** Opening Material to process block **

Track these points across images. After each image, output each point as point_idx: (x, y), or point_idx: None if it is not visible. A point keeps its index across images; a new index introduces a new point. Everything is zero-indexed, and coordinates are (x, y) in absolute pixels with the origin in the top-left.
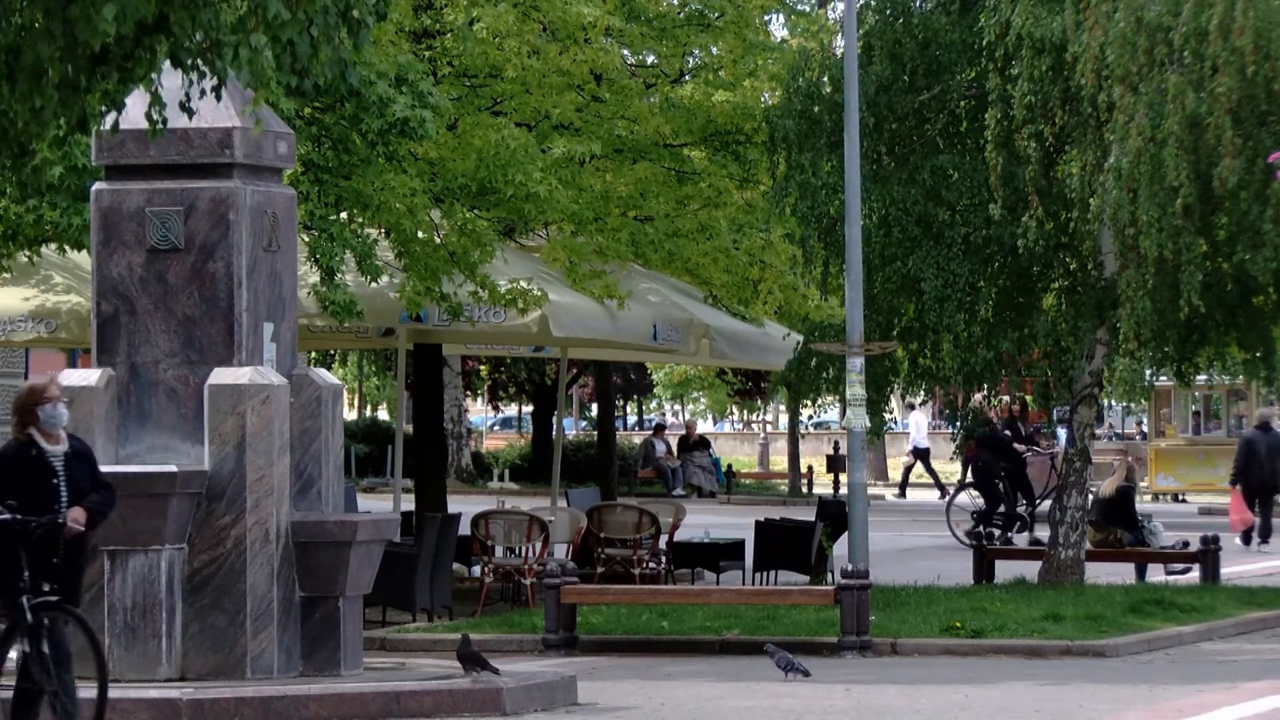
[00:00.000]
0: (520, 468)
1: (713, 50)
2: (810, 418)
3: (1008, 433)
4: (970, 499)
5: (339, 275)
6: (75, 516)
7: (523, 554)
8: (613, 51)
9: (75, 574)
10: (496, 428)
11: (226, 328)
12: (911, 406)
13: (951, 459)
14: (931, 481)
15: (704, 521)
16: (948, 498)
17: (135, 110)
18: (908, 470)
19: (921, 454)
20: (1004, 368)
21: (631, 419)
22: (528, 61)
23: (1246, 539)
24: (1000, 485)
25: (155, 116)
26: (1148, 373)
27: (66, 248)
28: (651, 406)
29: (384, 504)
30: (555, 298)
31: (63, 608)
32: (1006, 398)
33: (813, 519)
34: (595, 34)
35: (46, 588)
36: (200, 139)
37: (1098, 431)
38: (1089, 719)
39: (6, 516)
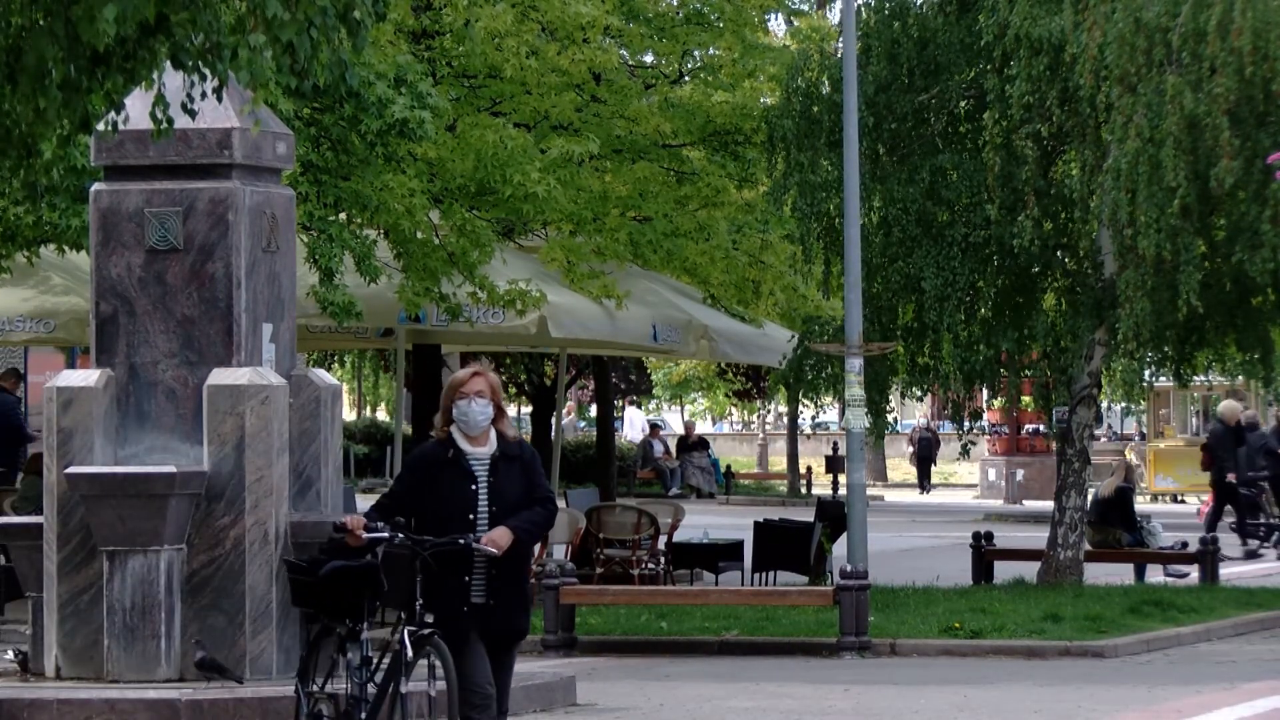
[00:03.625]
0: None
1: (712, 50)
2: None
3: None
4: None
5: (338, 276)
6: (494, 539)
7: None
8: (611, 51)
9: (507, 599)
10: None
11: (225, 328)
12: (634, 403)
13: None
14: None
15: (703, 522)
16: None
17: (135, 111)
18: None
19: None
20: (1003, 367)
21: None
22: (526, 61)
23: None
24: (1263, 493)
25: (160, 116)
26: (1146, 373)
27: (65, 248)
28: (650, 407)
29: None
30: (554, 298)
31: (431, 640)
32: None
33: (811, 519)
34: (594, 34)
35: (430, 619)
36: (199, 139)
37: (1097, 432)
38: (1088, 719)
39: (384, 534)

** Closing Material to process block **

Problem >>
Could you output every record above exactly as written, leaving out the pictures?

Response area >>
Track these points across images. After each image, output each point as point_idx: (x, y), or point_idx: None if it is not visible. A point keeps its index across images; a new index introduces a new point. Everything is zero-indexed, and coordinates are (x, y) in absolute pixels with the origin in the top-left.
[00:00.000]
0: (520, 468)
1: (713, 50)
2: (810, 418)
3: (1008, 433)
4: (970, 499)
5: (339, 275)
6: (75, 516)
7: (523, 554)
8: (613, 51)
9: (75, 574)
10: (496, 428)
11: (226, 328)
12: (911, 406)
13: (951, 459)
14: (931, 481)
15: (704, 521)
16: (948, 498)
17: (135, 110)
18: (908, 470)
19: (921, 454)
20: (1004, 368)
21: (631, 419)
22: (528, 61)
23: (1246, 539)
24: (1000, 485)
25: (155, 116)
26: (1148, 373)
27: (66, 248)
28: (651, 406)
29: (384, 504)
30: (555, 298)
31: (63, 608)
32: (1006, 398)
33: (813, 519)
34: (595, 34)
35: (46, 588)
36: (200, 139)
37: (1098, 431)
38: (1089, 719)
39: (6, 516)
[00:03.625]
0: None
1: (712, 50)
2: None
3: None
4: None
5: (338, 276)
6: (494, 539)
7: None
8: (611, 51)
9: (507, 599)
10: None
11: (225, 328)
12: (634, 403)
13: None
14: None
15: (703, 522)
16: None
17: (135, 111)
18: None
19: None
20: (1003, 367)
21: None
22: (526, 61)
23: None
24: (1263, 493)
25: (160, 116)
26: (1146, 373)
27: (65, 248)
28: (650, 407)
29: None
30: (554, 298)
31: (431, 640)
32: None
33: (811, 519)
34: (594, 34)
35: (430, 619)
36: (199, 139)
37: (1097, 432)
38: (1088, 719)
39: (384, 534)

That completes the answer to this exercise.